◆ Task
The required answer is the data below, restated word for word with images omitted.
START Given data
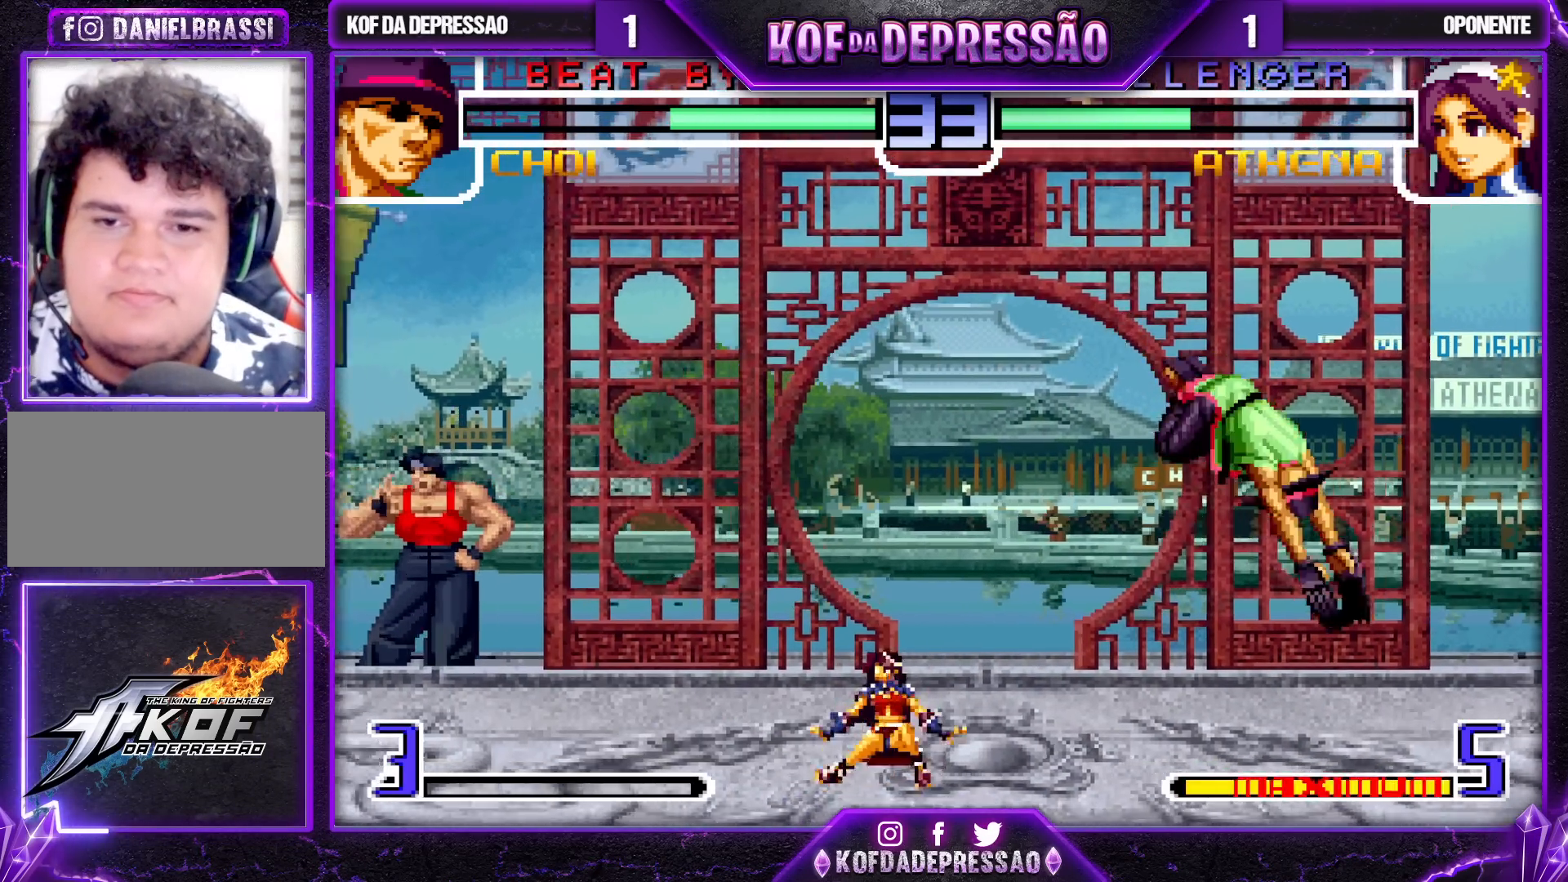
{"buttons": [], "left_stick": "down", "events": []}
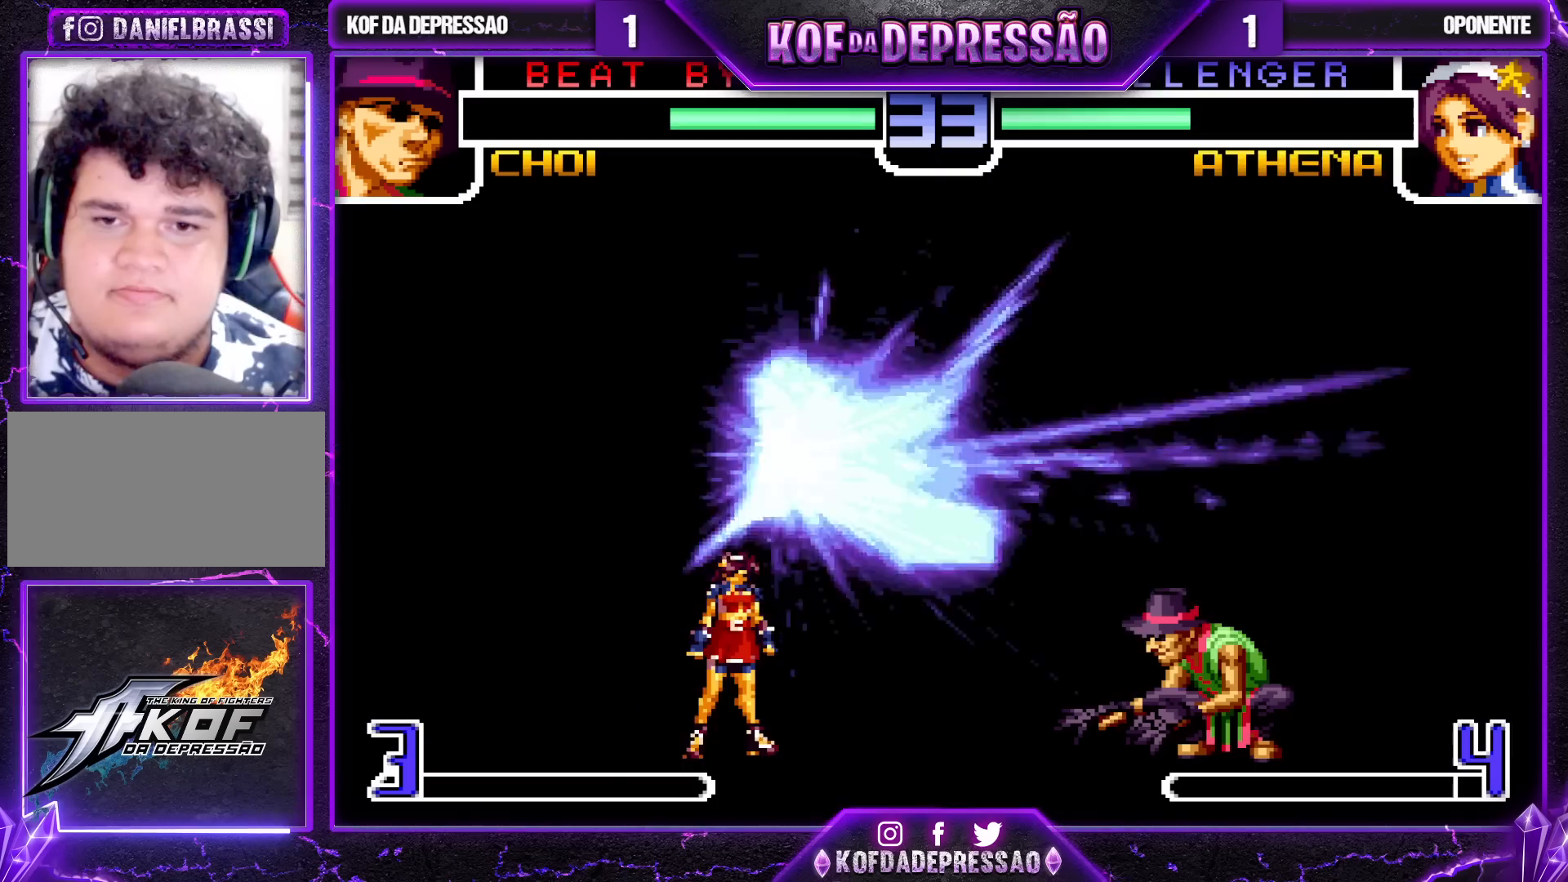
{"buttons": [], "left_stick": "down-right", "events": [[117, "left_stick", "down-right"]]}
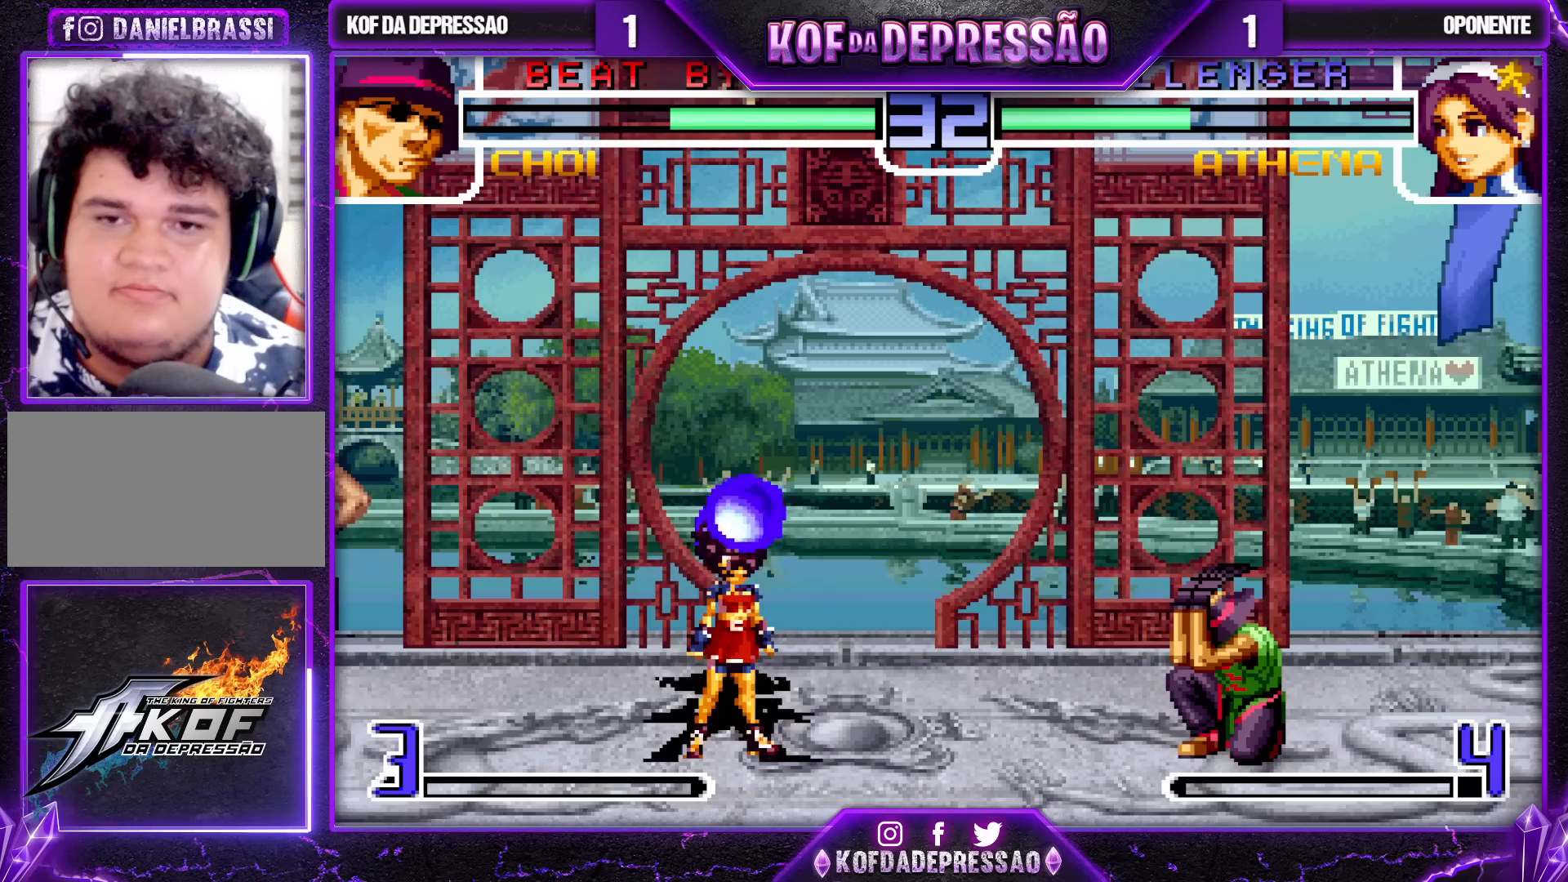
{"buttons": [], "left_stick": "down-right", "events": []}
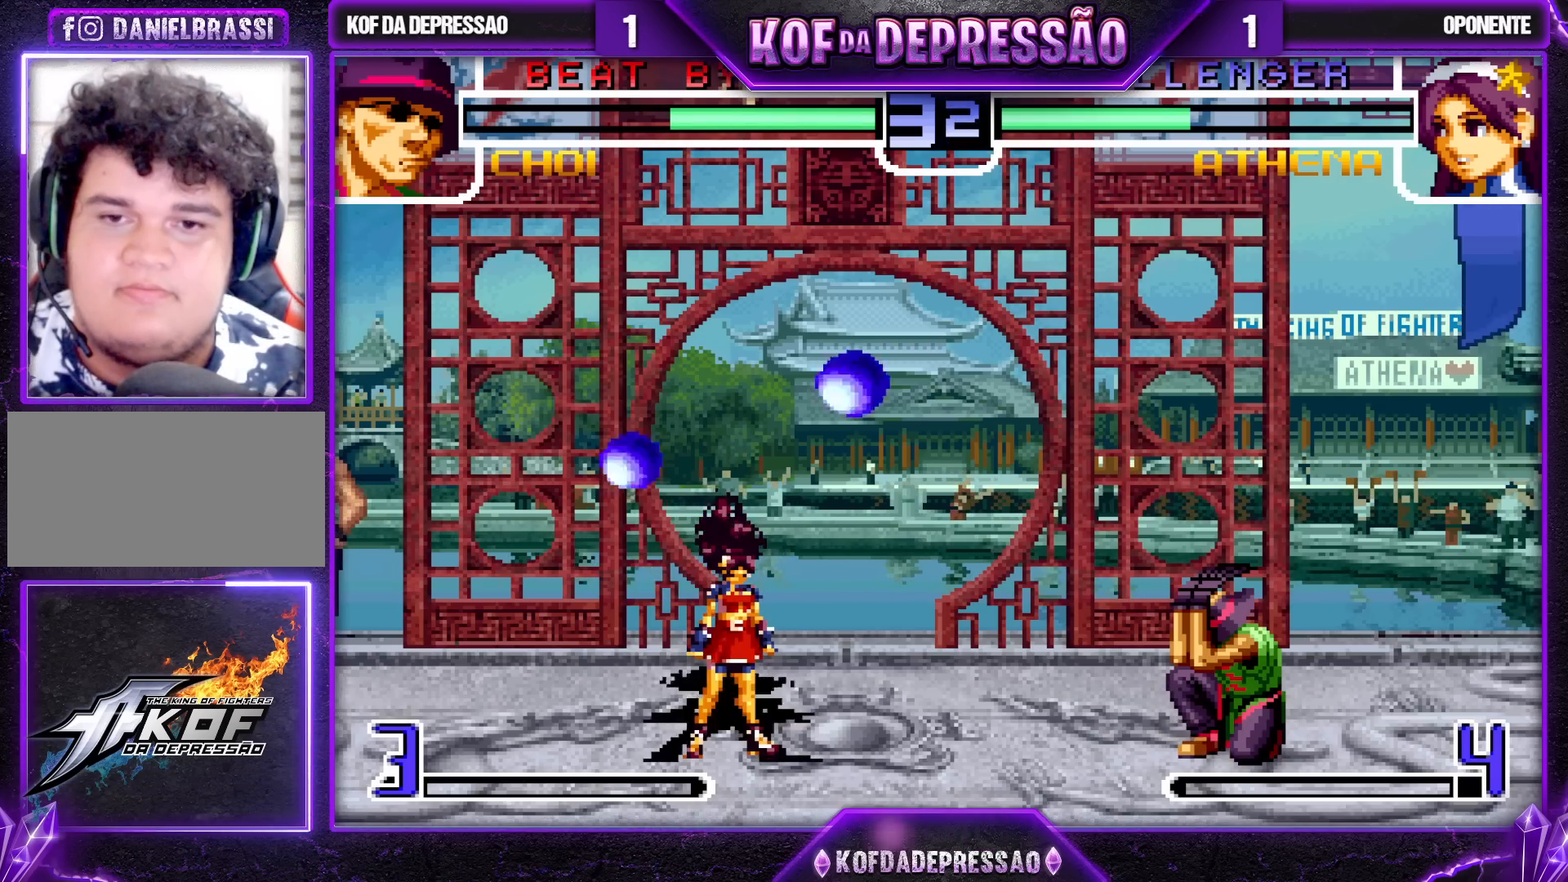
{"buttons": [], "left_stick": "down-right", "events": []}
END Given data
◆ Result of the task
{"buttons": [], "left_stick": "down", "events": []}
{"buttons": [], "left_stick": "down-right", "events": [[117, "left_stick", "down-right"]]}
{"buttons": [], "left_stick": "down-right", "events": []}
{"buttons": [], "left_stick": "down-right", "events": []}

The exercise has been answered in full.